Saved data entries:
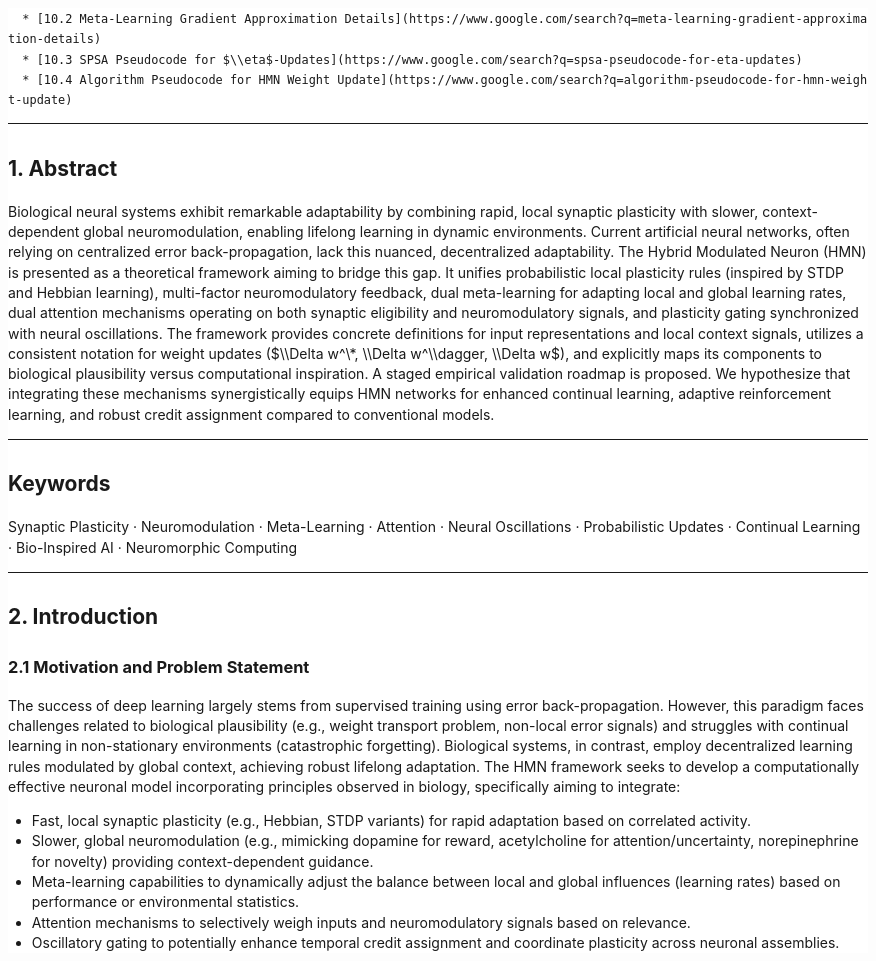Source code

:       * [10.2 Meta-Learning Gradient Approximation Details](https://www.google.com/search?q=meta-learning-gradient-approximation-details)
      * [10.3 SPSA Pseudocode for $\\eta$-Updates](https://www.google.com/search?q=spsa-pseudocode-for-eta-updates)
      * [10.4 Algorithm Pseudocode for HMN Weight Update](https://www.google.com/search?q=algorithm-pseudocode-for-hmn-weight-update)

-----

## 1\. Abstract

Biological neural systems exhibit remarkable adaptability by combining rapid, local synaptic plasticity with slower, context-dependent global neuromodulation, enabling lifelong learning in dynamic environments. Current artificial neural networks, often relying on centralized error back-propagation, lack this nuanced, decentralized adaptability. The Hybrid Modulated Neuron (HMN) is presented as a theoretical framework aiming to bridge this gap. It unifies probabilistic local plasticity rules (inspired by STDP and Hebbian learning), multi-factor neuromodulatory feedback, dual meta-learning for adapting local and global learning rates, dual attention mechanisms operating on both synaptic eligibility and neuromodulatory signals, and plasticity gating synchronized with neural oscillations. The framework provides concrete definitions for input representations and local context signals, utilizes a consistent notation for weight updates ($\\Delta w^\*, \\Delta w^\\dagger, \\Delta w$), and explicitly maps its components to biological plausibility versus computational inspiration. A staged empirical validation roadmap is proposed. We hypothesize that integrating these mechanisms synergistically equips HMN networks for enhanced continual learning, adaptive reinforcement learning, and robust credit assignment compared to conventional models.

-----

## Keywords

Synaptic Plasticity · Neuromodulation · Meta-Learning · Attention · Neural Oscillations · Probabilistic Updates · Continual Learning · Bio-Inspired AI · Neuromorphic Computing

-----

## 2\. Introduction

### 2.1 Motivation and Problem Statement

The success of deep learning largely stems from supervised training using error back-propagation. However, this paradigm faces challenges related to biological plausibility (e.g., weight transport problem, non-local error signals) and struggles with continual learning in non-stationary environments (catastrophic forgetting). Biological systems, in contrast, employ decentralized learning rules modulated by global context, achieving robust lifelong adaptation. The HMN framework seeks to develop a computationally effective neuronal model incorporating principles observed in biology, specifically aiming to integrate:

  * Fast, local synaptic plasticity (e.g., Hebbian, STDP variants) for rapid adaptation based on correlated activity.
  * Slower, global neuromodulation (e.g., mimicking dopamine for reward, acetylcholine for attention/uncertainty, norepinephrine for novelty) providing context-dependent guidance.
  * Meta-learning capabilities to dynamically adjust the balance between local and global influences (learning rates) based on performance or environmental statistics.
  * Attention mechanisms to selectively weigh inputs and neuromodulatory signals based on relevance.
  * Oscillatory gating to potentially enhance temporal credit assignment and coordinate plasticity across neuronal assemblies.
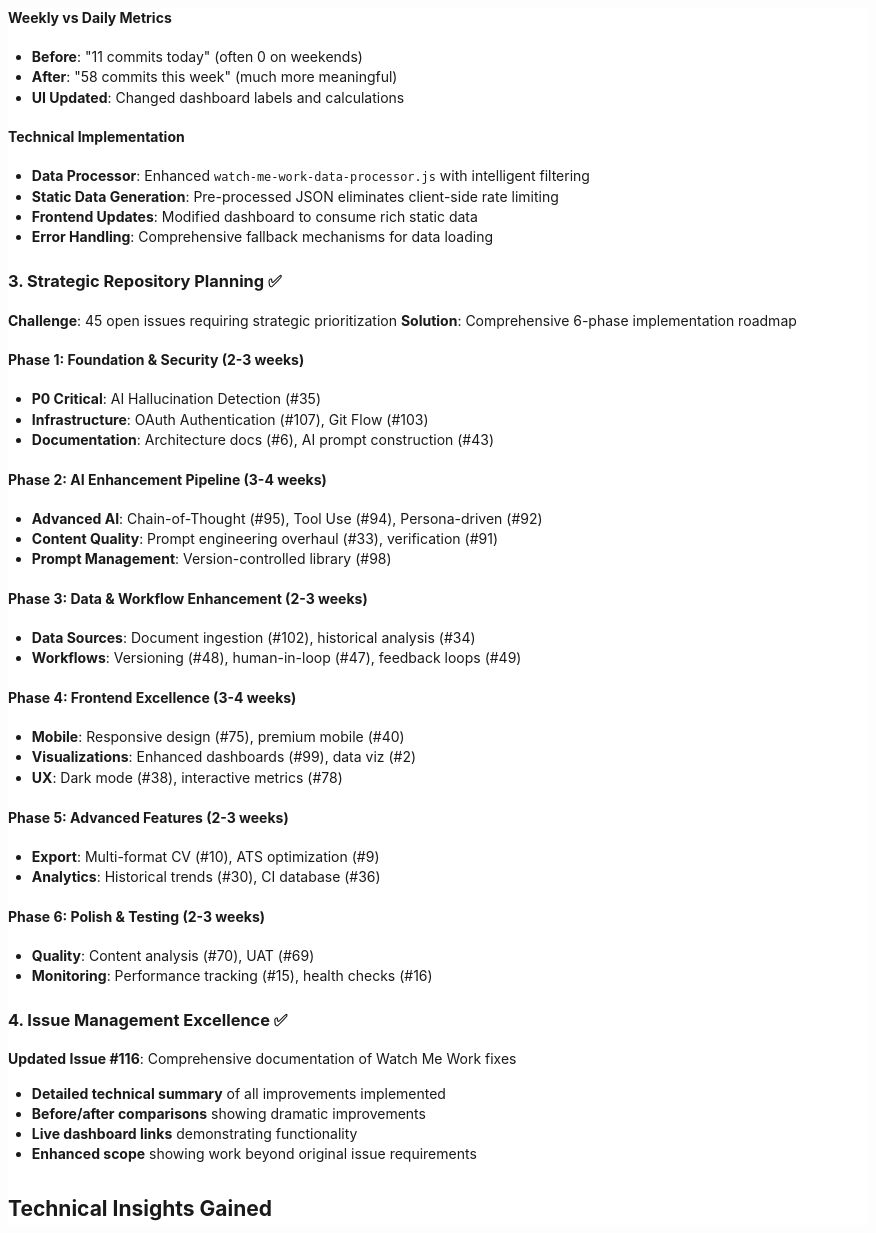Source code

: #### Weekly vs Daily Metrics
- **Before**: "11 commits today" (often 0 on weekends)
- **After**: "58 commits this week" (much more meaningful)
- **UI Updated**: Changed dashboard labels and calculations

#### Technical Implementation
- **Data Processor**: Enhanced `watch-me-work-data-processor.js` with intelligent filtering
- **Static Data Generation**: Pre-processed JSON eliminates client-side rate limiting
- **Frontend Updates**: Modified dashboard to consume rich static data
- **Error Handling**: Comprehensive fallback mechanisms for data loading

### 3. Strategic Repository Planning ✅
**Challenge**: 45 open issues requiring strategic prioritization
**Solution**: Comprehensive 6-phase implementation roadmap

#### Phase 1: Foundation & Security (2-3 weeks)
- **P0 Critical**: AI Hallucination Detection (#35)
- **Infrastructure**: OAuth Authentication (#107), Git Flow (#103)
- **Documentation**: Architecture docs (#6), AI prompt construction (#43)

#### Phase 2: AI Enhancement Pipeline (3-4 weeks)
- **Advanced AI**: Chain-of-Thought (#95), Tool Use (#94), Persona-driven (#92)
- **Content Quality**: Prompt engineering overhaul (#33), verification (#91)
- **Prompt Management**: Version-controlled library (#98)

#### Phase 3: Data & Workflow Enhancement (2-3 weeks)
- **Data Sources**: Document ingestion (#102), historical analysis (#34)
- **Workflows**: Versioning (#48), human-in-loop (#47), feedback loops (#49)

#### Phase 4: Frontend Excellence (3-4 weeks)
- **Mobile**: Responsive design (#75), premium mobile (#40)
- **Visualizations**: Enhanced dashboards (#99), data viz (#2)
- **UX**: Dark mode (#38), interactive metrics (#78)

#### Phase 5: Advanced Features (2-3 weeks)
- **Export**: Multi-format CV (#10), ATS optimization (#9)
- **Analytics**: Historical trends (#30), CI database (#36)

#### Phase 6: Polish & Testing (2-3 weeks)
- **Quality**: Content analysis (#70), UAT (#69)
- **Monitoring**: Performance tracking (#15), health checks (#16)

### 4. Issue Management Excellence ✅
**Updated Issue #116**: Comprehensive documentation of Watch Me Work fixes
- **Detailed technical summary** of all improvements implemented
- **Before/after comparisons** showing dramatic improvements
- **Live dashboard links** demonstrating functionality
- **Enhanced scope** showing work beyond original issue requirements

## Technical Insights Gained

- [Task goal]: Starting with the line containing "#### Phase 5: Advanced Features (2-3 weeks)" and continuing through the end of the entries, rewrite those lines with "Monitoring" replaced by "Observability" and everything else left as is.

- [Answer to this exercise]:
#### Phase 5: Advanced Features (2-3 weeks)
- **Export**: Multi-format CV (#10), ATS optimization (#9)
- **Analytics**: Historical trends (#30), CI database (#36)

#### Phase 6: Polish & Testing (2-3 weeks)
- **Quality**: Content analysis (#70), UAT (#69)
- **Observability**: Performance tracking (#15), health checks (#16)

### 4. Issue Management Excellence ✅
**Updated Issue #116**: Comprehensive documentation of Watch Me Work fixes
- **Detailed technical summary** of all improvements implemented
- **Before/after comparisons** showing dramatic improvements
- **Live dashboard links** demonstrating functionality
- **Enhanced scope** showing work beyond original issue requirements

## Technical Insights Gained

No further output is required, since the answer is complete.